The Politics of the Nuclear Family

Illustration by Jenny Dodge.

The link between capitalism and the oppression of women has been established beyond a doubt in the history of thought. This line of discourse can be found dispersed through the works of countless scholars and activists since the early nineteenth century, and it is well-founded in social disciplines.

Capitalism, as both an idea and as a material reality, currently structures the whole of society – including gender, sex, race, and class relations – and the way we think about these relationships.

The many faces of the contemporary oppression of women can all be traced to a foundation of neoliberalism: the reduction of bodies to property is a fundamentally capitalist idea. The patriarchy operates on the basis that women are property, that female bodies are objects to be owned, consumed, and controlled both for public and private enjoyment and use. We see this operating as oppressive misogyny almost everywhere: from rape culture to beauty standards as well as on an institutional level within state apparatuses like the medical-pharmaceutical industry complex.

To keep it simple, the patriarchy and capitalism are two heads of the same monster.

As such, the political and cultural status of women worldwide is inseparable from the neoliberal system. A feminism that ignores the patriarchal nature of capitalism is quite complicit with the oppression of women, as we see with liberal feminists in positions of power that contribute to the subjugation of women across the globe. Meanwhile, billions of women – particularly those in colonized countries exploited for neoliberal gains – remain in poverty.

A feminism that aims to liberate women and end misogyny must be intersectional, which would thus include an analysis of capitalism. A ‘feminism’ that is selective in its scope will never achieve true emancipation, and will inevitably perpetuate harm and exploitation.

In his seminal essay “Ideology and Ideological State Apparatuses,” twentieth century philosopher Louis Althusser maps out how organizational entities like governments, courts, police forces, churches, schools, and the family reproduce the capitalist power structure.

So how does the nuclear family fit into all of this? For the purposes of this article, the nuclear family is defined as a basic social unit, often consisting of a heterosexual couple and their children.

Apart from playing host to traditional patriarchal authority and high rates of domestic violence and sexual abuse against women and children, the family functions as a unit of consumption and as a system that normalizes a hierarchical structure, readying children to spend their lives toiling under an oppressive boss in order to buy commodities they don’t need.

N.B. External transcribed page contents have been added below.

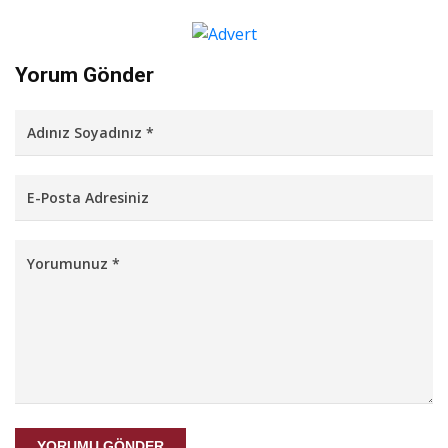
Yorum Gönder
YORUMU GÖNDER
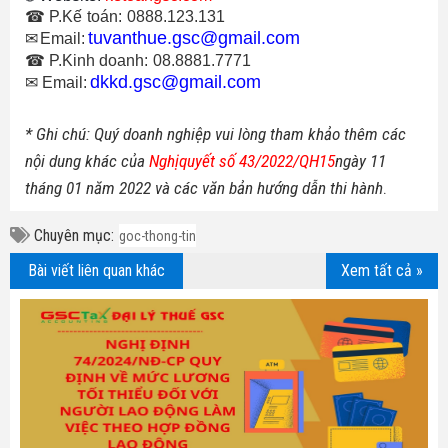
☎
P.Kế
toán:
0888.123.131
tuvanthue.gsc@gmail.com
✉
Email:
☎
P.Kinh doanh:
08.8881.7771
dkkd.gsc@gmail.com
✉
Email:
* Ghi chú: Quý doanh nghiệp vui lòng tham khảo thê
m
các
nội dung khác của
Nghịquyết số 43/2022/QH15
ngày
11
tháng
01
năm 202
2 và các văn bản hướng dẫn thi hành
.
Chuyên mục:
goc-thong-tin
Bài viết liên quan khác
Xem tất cả »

Neoliberalism also relies on a patriarchal social organization in order to function at maximum efficiency. In other words, the family is constructed and organized by the capitalistic order, and consequently reproduces the gendered oppression inherent to capitalism.

But there’s more. Capitalism is always going to require more workers in order to keep running. This makes reproductive labor essential, and capitalism is such a devastating system because it alienates the worker from their labor, or process of production.

The way in which capitalism alienates the female worker from reproductive labor is by privatizing it within the walls of the family home. This refers to the separation of human reproduction from the social sphere, or the “privatization” of childbirth within the family.

As twentieth century philosophers Gilles Deleuze and Felix Guattari write in the prolific “Anti-Oedipus,” this “placing of the family outside the social field…is the condition under which the entire social field can be applied to the family.” In other words, the effect of the privatization of reproductive labor is such that the nuclear family becomes a template for the determination of capitalism. As Deleuze and Guattari point out, the family acquires the roles of father capital, mother earth, “and their child the Worker”- just as money drives the perpetual exploitation of the planet and its natural resources for profit.

The nuclear family is a trap for the woman to become the most alienated laborer with the most invaluable labor. Liberation requires the seizure of labor and the means of production. For women, this means that social reproduction must be deprivatized: abolish the traditional nuclear family.

The ownership of reproductive labor is where power lies. This does not mean that we need to all start rearing children collectively or stop giving birth altogether to free ourselves. Instead, I want to show how we may unknowingly participate in our own oppression, and consequently, how we may knowingly participate in our own liberation.

With our current political structure, an end to oppression is synonymous with an end to capitalism and all of its institutional faces. As feminists, we can and must find new ways to establish love and community outside of a traditional marriage and family life. We must collectivize and struggle in solidarity against the systematic subjugation of all people to a financial order.

If you wish to familiarize yourself in depth, introductory texts to examine include Silvia Federici’s “Caliban and the Witch” and “Revolution at Point Zero.”